Detection of non-Gaussian quantum correlations through measurement-after-interaction protocols

Abstract

Additional state evolutions performed before measurement, also called measurement-after-interactions (MAI) protocols, have shown a great potential for increasing the sensitivity of metrological scenarios. Here, we go beyond this result and show that MAI techniques can significantly enhance the detection capability of witnesses for quantum correlations.
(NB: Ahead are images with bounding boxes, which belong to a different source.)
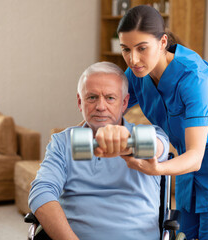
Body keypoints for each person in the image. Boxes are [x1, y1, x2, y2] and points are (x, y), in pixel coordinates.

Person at [116, 5, 208, 240]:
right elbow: (106, 109)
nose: (133, 59)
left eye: (142, 48)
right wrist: (76, 136)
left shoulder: (195, 79)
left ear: (162, 42)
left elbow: (196, 156)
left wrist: (157, 169)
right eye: (126, 49)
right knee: (184, 235)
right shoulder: (137, 73)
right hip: (187, 162)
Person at [28, 61, 170, 240]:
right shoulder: (63, 142)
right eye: (92, 97)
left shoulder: (153, 134)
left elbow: (157, 147)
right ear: (80, 102)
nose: (101, 106)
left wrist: (127, 141)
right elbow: (41, 191)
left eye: (110, 98)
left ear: (125, 102)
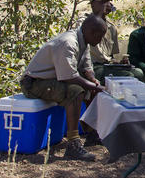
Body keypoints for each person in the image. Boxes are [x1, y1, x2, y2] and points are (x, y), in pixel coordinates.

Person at [19, 14, 107, 161]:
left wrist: (94, 81)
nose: (100, 40)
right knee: (76, 91)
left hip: (52, 81)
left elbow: (86, 66)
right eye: (100, 36)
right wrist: (93, 86)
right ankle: (73, 144)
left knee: (91, 88)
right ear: (92, 32)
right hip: (34, 83)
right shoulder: (68, 42)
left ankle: (92, 132)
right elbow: (69, 76)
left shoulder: (83, 41)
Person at [83, 0, 142, 84]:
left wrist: (119, 63)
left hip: (106, 66)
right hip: (91, 66)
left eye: (109, 1)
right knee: (128, 77)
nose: (108, 4)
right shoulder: (84, 23)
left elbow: (111, 56)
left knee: (139, 74)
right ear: (93, 5)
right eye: (103, 2)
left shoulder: (111, 28)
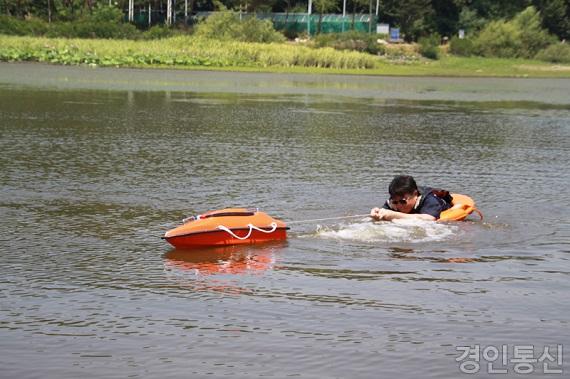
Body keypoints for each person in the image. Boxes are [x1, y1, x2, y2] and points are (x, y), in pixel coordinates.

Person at [370, 175, 452, 221]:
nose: (399, 206)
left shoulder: (430, 200)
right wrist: (377, 212)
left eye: (403, 202)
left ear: (415, 194)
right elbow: (384, 212)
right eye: (395, 202)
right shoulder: (392, 202)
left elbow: (430, 219)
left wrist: (394, 215)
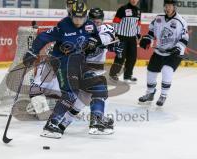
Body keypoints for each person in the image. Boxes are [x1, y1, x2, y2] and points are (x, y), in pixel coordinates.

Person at [23, 1, 112, 139]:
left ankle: (96, 121)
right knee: (71, 93)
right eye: (75, 17)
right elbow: (43, 37)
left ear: (86, 16)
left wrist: (94, 42)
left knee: (99, 84)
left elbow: (96, 38)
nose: (78, 21)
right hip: (62, 63)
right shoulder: (63, 25)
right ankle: (50, 125)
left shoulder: (90, 25)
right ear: (70, 15)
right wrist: (32, 52)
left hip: (79, 63)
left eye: (81, 17)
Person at [58, 7, 120, 135]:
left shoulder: (106, 28)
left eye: (99, 21)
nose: (96, 23)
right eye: (93, 20)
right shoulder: (80, 30)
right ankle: (96, 122)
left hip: (94, 69)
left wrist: (111, 46)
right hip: (81, 68)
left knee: (83, 100)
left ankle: (61, 124)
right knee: (100, 89)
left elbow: (106, 38)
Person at [138, 0, 189, 106]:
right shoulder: (158, 18)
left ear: (174, 7)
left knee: (167, 70)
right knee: (151, 72)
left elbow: (184, 38)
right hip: (159, 51)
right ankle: (150, 93)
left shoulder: (181, 21)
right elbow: (151, 32)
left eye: (170, 6)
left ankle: (163, 95)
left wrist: (177, 48)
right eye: (166, 6)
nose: (168, 8)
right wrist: (147, 39)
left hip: (174, 53)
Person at [109, 0, 141, 83]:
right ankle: (113, 75)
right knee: (120, 57)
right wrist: (115, 34)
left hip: (132, 38)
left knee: (132, 58)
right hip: (121, 37)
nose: (134, 0)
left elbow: (138, 23)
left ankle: (127, 76)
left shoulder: (138, 11)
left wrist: (138, 33)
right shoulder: (122, 9)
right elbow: (116, 22)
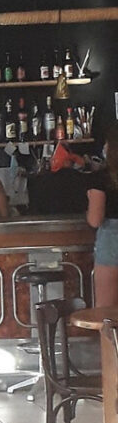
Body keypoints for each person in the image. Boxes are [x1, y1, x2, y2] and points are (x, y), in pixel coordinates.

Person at [87, 121, 118, 306]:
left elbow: (95, 219)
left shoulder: (101, 178)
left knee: (107, 313)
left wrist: (90, 199)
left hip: (112, 241)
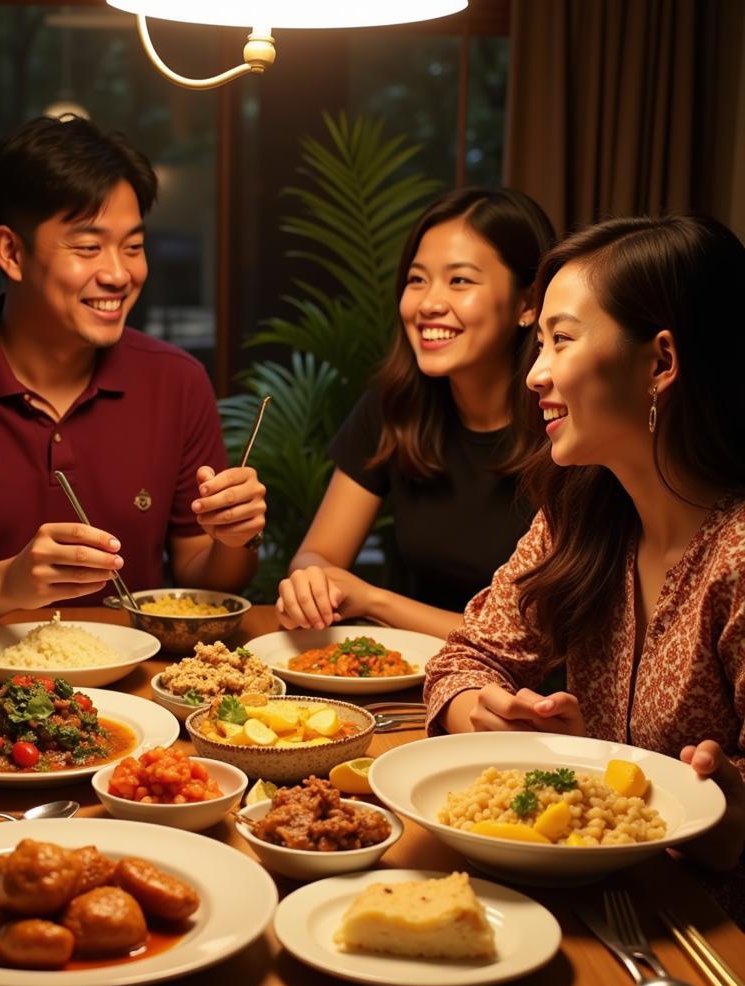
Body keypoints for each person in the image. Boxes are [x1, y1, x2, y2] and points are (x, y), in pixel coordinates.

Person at [0, 115, 266, 718]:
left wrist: (237, 536)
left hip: (135, 712)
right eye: (88, 246)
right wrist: (6, 583)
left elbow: (207, 580)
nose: (120, 273)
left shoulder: (175, 380)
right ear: (11, 252)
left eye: (134, 245)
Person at [423, 214, 745, 876]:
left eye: (561, 341)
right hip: (585, 896)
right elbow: (465, 659)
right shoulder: (578, 514)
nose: (536, 375)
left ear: (660, 361)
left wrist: (730, 817)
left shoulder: (737, 556)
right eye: (538, 343)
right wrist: (489, 716)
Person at [276, 188, 555, 635]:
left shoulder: (566, 426)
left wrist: (374, 600)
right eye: (417, 279)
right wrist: (311, 580)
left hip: (526, 693)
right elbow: (317, 555)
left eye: (459, 281)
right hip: (408, 680)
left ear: (527, 304)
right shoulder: (396, 406)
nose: (427, 304)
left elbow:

In particular, we show the possibility of detecting Einstein-Podolsky-Rosen steering and mode entanglement of non-Gaussian states from linear measurements only. Moreover, we show that such approach allows for a significantly higher noise robustness.

Figures (6)

• Figure 1: Illustration a phase estimation protocol assisted by an MAI technique in the framework of EPR paradox. Alice assists Bob in his metrological task by communicating her measurement choice and associated results. Based on this information, Bob will either estimate the generator $G$ or the phase $\theta$ through an MAI technique. In the latter, the probe state will undergo an evolution $U$ before being detected. A violation of complementarity between the estimation uncertainty of $\theta$ and $G$ indicates EPR steering between Alice and Bob.
• Figure 2: Comparison between steering criteria and average sensitivities as a function of $\mu$, for a split spin squeezed states with $N=20$. (a) maximum violation of the steering criteria showing the hierarchy $\delta^R_{\text{L}}\leq \delta^R_{\text{MAI}} \leq \delta^F$. (b) first term in the criteria, showing the average sensitivities $(\chi^{-2}_{\text{L}})^{B|A}[\mathcal{A},G,M_{\text{L}},Y] \leq (\chi^{-2}_{\text{MAI}})^{B|A}[\mathcal{A},G,M_{\text{MAI}},Y] \leq F^{B|A}[\mathcal{A},G,Y]$. (c) for $\mu=0.4$, Wigner functions after encoding and MAI interaction using Bob's conditional states $\rho^B_{(l_A=5,N_A=10|Y)}$.
• Figure 3: Robustness to detection noise. Maximum violation of the steering criteria $\delta^R_{\text{MAI}},\delta^R_{\text{L}}$ as a function of the standard derivation of detection noise $\sigma$ for squeezing $r=0.5$. Noise robustness increases as the squeezing $r_2$ in MAI technique increases.
• Figure 4: Mode entanglement in a split spin squeezed state with $N=20$ atoms. Comparison of the violation of Giovannetti's criterion under the typical and MAI protocols as a function of $\mu$.
• Figure 5: For a split spin states with atoms $N=20$, we compare the squeezing coefficients $\delta^R_{\text{MAI}}$ when the MAI unitary operator is $U_{\text{MAI}}=e^{i\frac{\mu_2}{2} \left( S_z^B \right)^2}$ (yellow line) and $U_{\text{MAI}}(\vec{n}_{\text{opt}})=e^{i\frac{\mu_2}{2} ( S_{\vec{n}_{\text{opt}} }^B )^2}$ with the optimal rotation axis $\vec{n}_{\text{opt}}$ (brown line).